Jordanian Meningitis Foundation and Caring for the Disabled from Meningitis
- Founded: 1995; 31 years ago
- Founder: Sana Al Masri
- Focus: Meningitis
- Location: Amman ;
- Region served: Jordan
- Members: 150 (2011)
- Key people: Princess Alia bint Hussein (Hon. President)
- Website: https://web.archive.org/web/20110207201906/http://jmf95.com/

= Jordanian Meningitis Foundation and Caring for the Disabled from Meningitis =

Charitable organization in Jordan

The Jordan Meningitis Foundation is a non-governmental Nonprofit organization which was established in 1995 in Amman - Jordan.

==Foundation==
The Jordan Meningitis Foundation is the brainchild of the painter Sana Al Masri, who lost her 17-year-old daughter "Sarab" to Meningitis. Her efforts, since then, along with volunteers, members, doctors, professionals and others, have been devoted to work towards the eradication of this disease.

==Goals and objectives==
===Disease control===
====Awareness:====
by holding lectures and distributing free pamphlets about Meningitis in Jordan.

====Vaccine:====
Vaccination is the only public health tool available to prevent the vast majority of HIB disease. There is no vaccine yet available against all strains of Meningitis. Research continues in many countries abroad to develop vaccines against the most common strains and to find better ways of controlling the disease.
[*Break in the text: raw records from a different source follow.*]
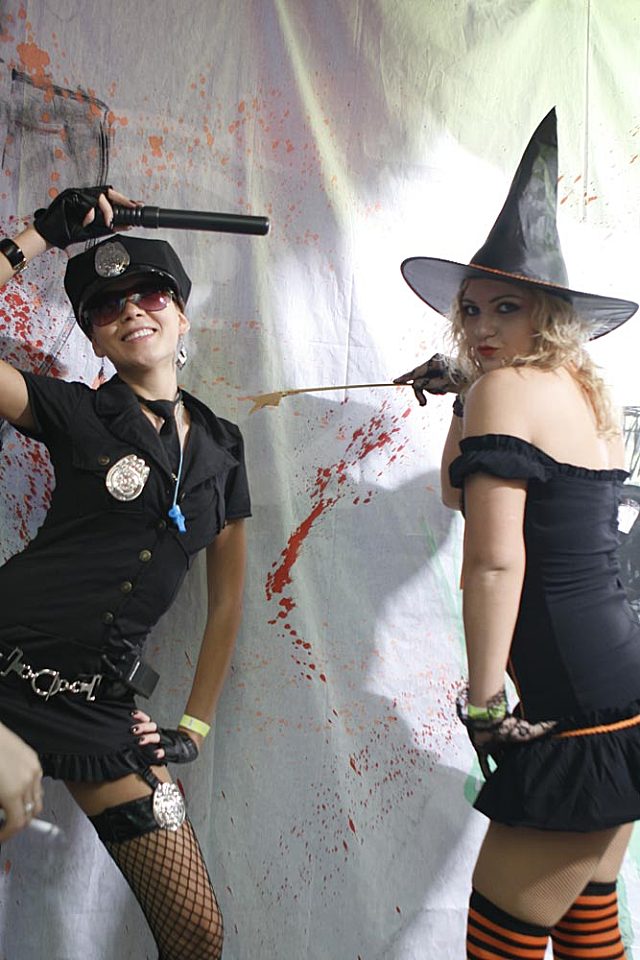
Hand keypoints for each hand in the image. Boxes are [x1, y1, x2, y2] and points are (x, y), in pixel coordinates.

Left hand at [0, 723, 42, 840]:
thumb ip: (1, 806)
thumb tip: (3, 815)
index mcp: (12, 792)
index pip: (17, 824)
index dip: (8, 834)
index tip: (2, 836)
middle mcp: (27, 782)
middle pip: (31, 814)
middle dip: (18, 823)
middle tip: (5, 824)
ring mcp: (34, 769)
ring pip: (38, 799)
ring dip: (26, 807)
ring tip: (10, 806)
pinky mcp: (34, 759)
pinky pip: (37, 783)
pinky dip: (29, 791)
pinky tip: (15, 789)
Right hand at [33, 186, 138, 248]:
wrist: (50, 235)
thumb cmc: (69, 231)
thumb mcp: (93, 230)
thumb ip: (108, 227)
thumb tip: (127, 225)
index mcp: (92, 201)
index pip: (111, 197)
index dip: (125, 201)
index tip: (138, 206)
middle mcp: (85, 195)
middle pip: (108, 192)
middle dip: (122, 200)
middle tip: (134, 207)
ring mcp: (78, 194)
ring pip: (98, 195)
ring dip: (106, 209)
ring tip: (108, 222)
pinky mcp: (70, 197)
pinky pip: (85, 202)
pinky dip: (89, 213)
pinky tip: (88, 222)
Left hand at [131, 710, 198, 762]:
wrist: (190, 747)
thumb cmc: (172, 744)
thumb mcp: (159, 739)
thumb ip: (148, 736)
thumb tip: (134, 733)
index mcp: (158, 731)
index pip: (148, 721)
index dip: (141, 717)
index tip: (132, 714)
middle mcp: (162, 735)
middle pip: (152, 727)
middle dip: (142, 727)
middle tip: (133, 729)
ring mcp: (167, 742)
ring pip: (157, 737)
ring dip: (148, 738)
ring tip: (140, 740)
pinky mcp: (173, 751)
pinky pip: (166, 752)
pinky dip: (161, 752)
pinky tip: (156, 754)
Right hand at [393, 353, 462, 406]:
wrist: (477, 379)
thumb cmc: (462, 380)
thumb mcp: (442, 384)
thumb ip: (426, 384)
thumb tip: (414, 385)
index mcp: (435, 361)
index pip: (416, 371)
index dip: (405, 378)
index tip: (395, 381)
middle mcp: (435, 360)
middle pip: (420, 377)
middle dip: (422, 390)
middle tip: (423, 403)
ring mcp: (439, 364)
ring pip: (426, 381)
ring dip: (432, 390)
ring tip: (443, 392)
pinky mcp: (442, 369)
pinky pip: (433, 380)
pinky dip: (436, 387)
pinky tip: (445, 390)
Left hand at [456, 689, 555, 778]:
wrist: (488, 721)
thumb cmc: (509, 725)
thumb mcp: (529, 731)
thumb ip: (543, 729)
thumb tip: (558, 724)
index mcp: (513, 738)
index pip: (519, 750)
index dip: (524, 757)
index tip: (530, 766)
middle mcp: (503, 742)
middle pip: (508, 756)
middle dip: (513, 764)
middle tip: (519, 778)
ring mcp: (492, 746)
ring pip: (497, 760)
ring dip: (501, 769)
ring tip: (508, 782)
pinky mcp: (482, 749)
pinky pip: (484, 763)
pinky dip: (487, 772)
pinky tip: (490, 780)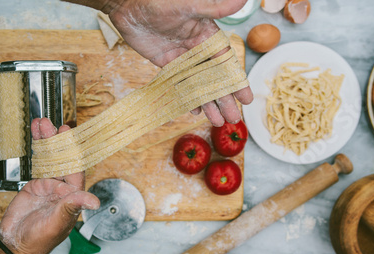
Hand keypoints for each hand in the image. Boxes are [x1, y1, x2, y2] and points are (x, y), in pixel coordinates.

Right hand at [0, 118, 99, 253]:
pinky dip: (37, 150)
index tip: (67, 134)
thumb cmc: (40, 239)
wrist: (15, 244)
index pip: (75, 168)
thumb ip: (72, 208)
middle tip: (50, 124)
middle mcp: (63, 189)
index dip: (72, 150)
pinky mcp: (35, 185)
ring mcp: (48, 186)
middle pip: (62, 159)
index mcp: (73, 197)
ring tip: (40, 123)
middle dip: (57, 141)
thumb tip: (95, 202)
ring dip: (46, 141)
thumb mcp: (57, 222)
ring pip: (50, 158)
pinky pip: (38, 163)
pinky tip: (35, 135)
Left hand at [107, 0, 253, 125]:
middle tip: (232, 118)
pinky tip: (193, 110)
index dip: (236, 81)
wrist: (127, 6)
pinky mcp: (167, 64)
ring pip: (198, 85)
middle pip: (214, 79)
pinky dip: (186, 97)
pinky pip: (180, 84)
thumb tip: (242, 0)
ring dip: (207, 103)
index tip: (246, 98)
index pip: (227, 63)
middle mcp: (198, 49)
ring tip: (216, 121)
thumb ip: (214, 7)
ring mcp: (182, 59)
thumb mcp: (187, 6)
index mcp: (208, 35)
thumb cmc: (158, 1)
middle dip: (224, 99)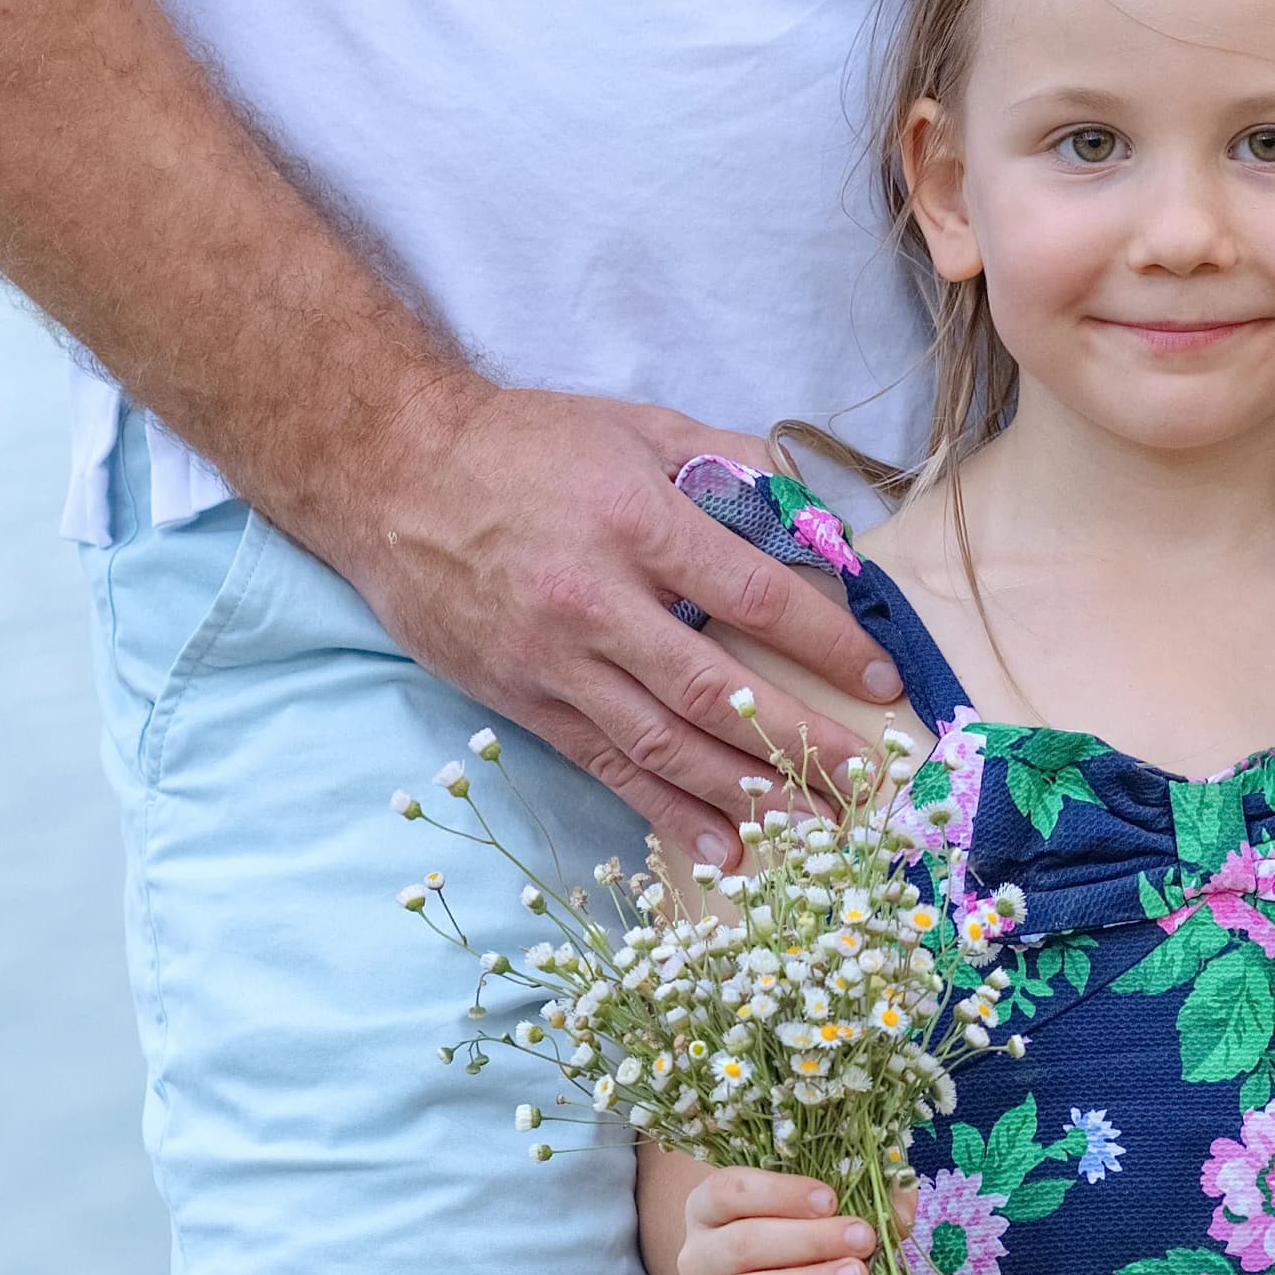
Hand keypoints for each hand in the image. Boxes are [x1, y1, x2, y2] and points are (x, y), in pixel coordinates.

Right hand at [327, 380, 899, 869]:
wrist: (394, 475)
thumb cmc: (528, 444)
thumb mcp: (639, 424)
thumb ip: (731, 463)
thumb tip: (814, 514)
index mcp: (637, 522)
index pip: (754, 596)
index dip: (825, 643)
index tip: (880, 680)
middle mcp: (597, 602)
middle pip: (718, 691)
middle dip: (804, 744)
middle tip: (870, 782)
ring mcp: (556, 662)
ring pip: (666, 745)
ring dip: (748, 795)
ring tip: (817, 830)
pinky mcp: (524, 702)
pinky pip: (608, 767)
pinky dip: (668, 813)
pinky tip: (722, 849)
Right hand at [679, 1169, 881, 1274]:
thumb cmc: (789, 1234)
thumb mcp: (815, 1208)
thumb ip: (859, 1198)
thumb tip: (903, 1203)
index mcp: (710, 1207)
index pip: (731, 1192)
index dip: (781, 1194)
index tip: (832, 1200)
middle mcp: (698, 1255)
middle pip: (742, 1245)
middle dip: (809, 1241)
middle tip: (862, 1240)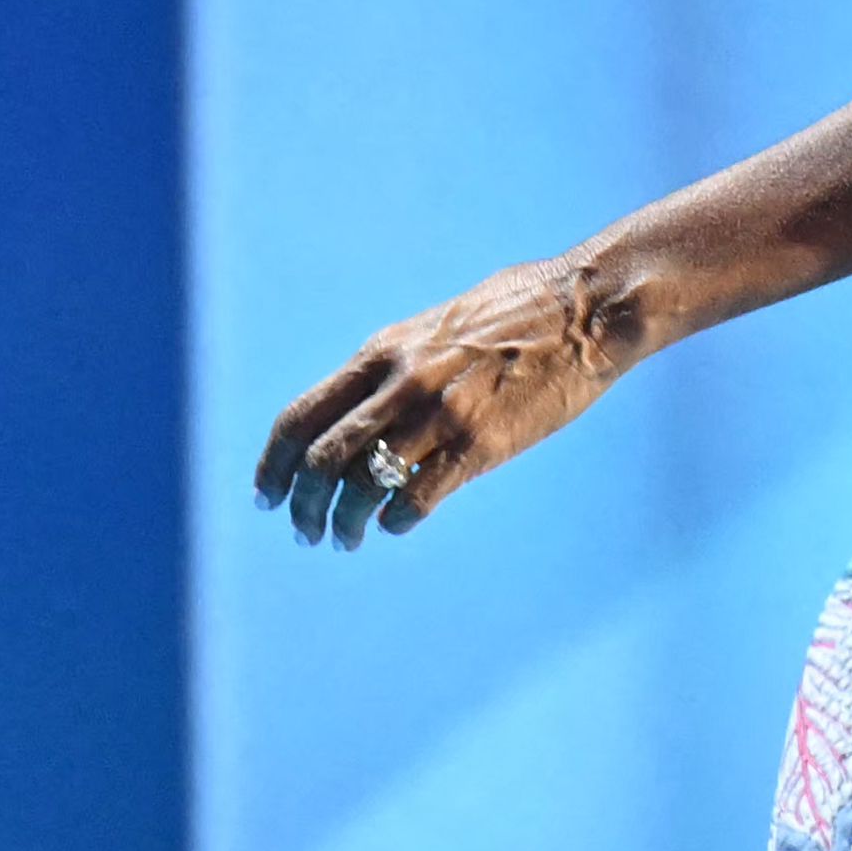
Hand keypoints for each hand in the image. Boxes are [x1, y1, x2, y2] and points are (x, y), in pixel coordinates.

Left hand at [255, 256, 630, 546]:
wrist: (584, 311)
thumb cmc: (514, 313)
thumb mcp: (432, 329)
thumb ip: (393, 369)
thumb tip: (361, 409)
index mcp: (381, 353)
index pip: (301, 417)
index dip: (274, 464)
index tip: (267, 495)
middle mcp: (400, 384)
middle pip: (322, 459)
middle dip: (303, 506)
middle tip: (305, 532)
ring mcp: (439, 415)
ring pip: (363, 485)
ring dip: (344, 523)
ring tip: (344, 540)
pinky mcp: (480, 445)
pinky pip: (418, 497)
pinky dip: (396, 520)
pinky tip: (396, 526)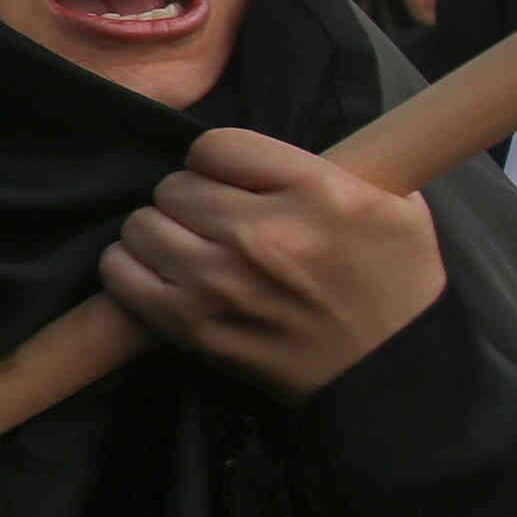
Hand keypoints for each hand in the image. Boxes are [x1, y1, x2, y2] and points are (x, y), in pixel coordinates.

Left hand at [97, 126, 442, 400]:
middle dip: (191, 199)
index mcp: (315, 192)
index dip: (218, 162)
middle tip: (214, 221)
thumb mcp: (394, 204)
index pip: (215, 146)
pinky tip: (160, 272)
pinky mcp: (191, 326)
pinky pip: (122, 274)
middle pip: (174, 186)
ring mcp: (220, 282)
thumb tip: (263, 153)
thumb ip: (331, 165)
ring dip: (159, 233)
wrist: (392, 370)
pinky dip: (130, 268)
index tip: (232, 181)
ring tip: (188, 247)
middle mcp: (261, 234)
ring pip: (141, 225)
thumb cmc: (394, 284)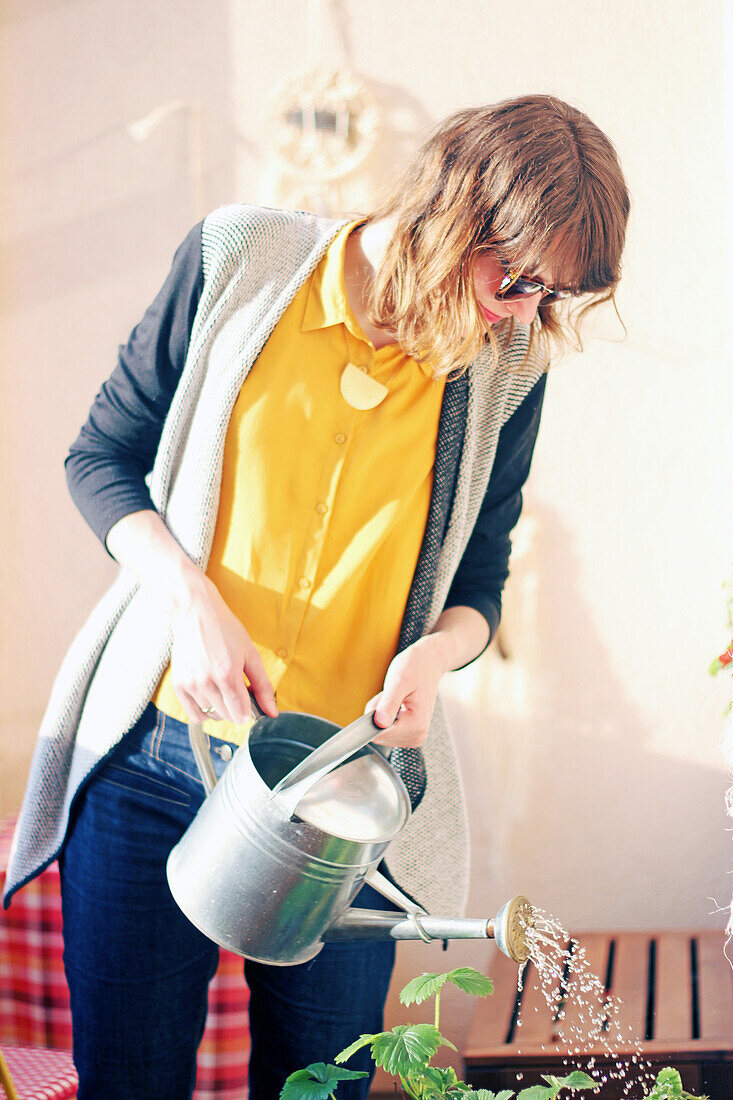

Over 40 countries have included HIB vaccines in their expanded programs of immunization.
In October 1998, the JMF received a grant, generously provided by the Embassy of Japan in Jordan, to purchase Hib vaccine. Through this grass-root grant, a first step was taken to establish a pilot project in East Amman with plans for expansion into a second rural area. The pilot project would protect approximately 10,000 children from the HIB disease.

====Research:====
Jordanian Meningitis Foundation supports research and studies which help in controlling the disease.

===Caring for victims of meningitis===
- Financial aid for the low income households to take care of disabled Meningitis victims.
- Increase access to aid tools and medication for disabled Meningitis victims.
- Ensure specialized services to disabled Meningitis victims, both through institutions and through the community based on training.
- Opportunities in education and training for lucky survivors of Meningitis.

===Rehabilitation===
The JMF rehabilitation center has helped disabled children from meningitis to be promising cases after being regarded hopeless cases under the supervision of specialized physiotherapist, and with the aid of specialized equipment (donation from the Japanese Embassy), thus improving mobility for children.
The rehabilitation program is pursuant to 4 days a week which runs by a pediatrician, a physical therapist, a special needs assistant and a social worker.

JMF also runs monthly field trips to family homes, where by a physiotherapist, and the social worker, respectively, attend to physical therapy, and attend to health, sanitation, and general social and financial well-being of the children and their surroundings.